Deutschland erzeugt 2026 57,5% seines Stroms aus erneuerbaren Quellen (177 TWh in vier Monaten), regelt aber weiterhin 9 TWh Solarstrom ab. Netzengpässe und fehlende Speicher zwingen zur Nutzung teurer fossiler Backup-Kapazitäten. Trotz Rekord-Grünstrom bleibt Versorgungssicherheit durch Physik-Grenzen gefährdet.

Lagebild

Deutschland befindet sich in einer kritischen Energiewende-Krise: Trotz 57% erneuerbarem Stromanteil scheitern Netzinfrastruktur und Speicher beim Ausgleich von Volatilität, was zu Drosselungen und hohen Strompreisen (16,7 ct/kWh Industrie) führt.
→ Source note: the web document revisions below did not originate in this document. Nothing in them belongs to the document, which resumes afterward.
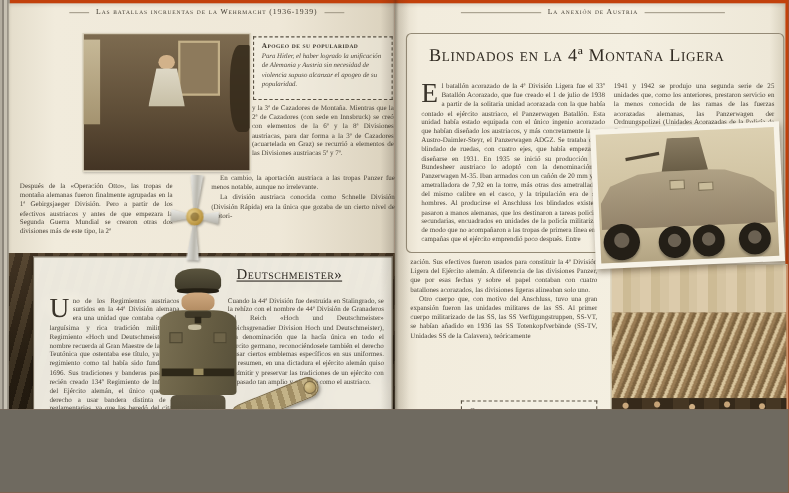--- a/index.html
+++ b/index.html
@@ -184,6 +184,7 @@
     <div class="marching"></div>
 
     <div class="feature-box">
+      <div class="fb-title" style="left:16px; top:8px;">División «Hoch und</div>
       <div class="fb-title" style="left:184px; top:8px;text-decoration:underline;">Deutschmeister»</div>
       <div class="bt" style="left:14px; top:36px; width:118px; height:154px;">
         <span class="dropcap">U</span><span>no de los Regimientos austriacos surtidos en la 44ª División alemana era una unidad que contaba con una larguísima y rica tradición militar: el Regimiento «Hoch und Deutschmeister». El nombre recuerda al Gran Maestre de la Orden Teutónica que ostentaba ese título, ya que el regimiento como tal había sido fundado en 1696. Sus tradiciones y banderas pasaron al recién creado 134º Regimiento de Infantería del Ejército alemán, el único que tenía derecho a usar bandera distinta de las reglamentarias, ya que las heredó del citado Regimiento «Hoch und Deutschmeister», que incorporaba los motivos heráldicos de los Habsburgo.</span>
Die Bundesnetzagentur signalisiert für Q3 2026 offizielle Stromversorgungsmaßnahmen ähnlich der Gasnotfallpläne, während Marktkonzentration (RWE-Amprion-Deal) kritische Infrastruktur gefährdet. Die Abhängigkeit von US-LNG statt russischem Gas erhöht Kosten und geopolitische Risiken, wodurch Industrie-Arbeitsplätze (potentiell 1,3 Mio. in der EU) unter Druck geraten und technologische Wettbewerbsfähigkeit sinkt.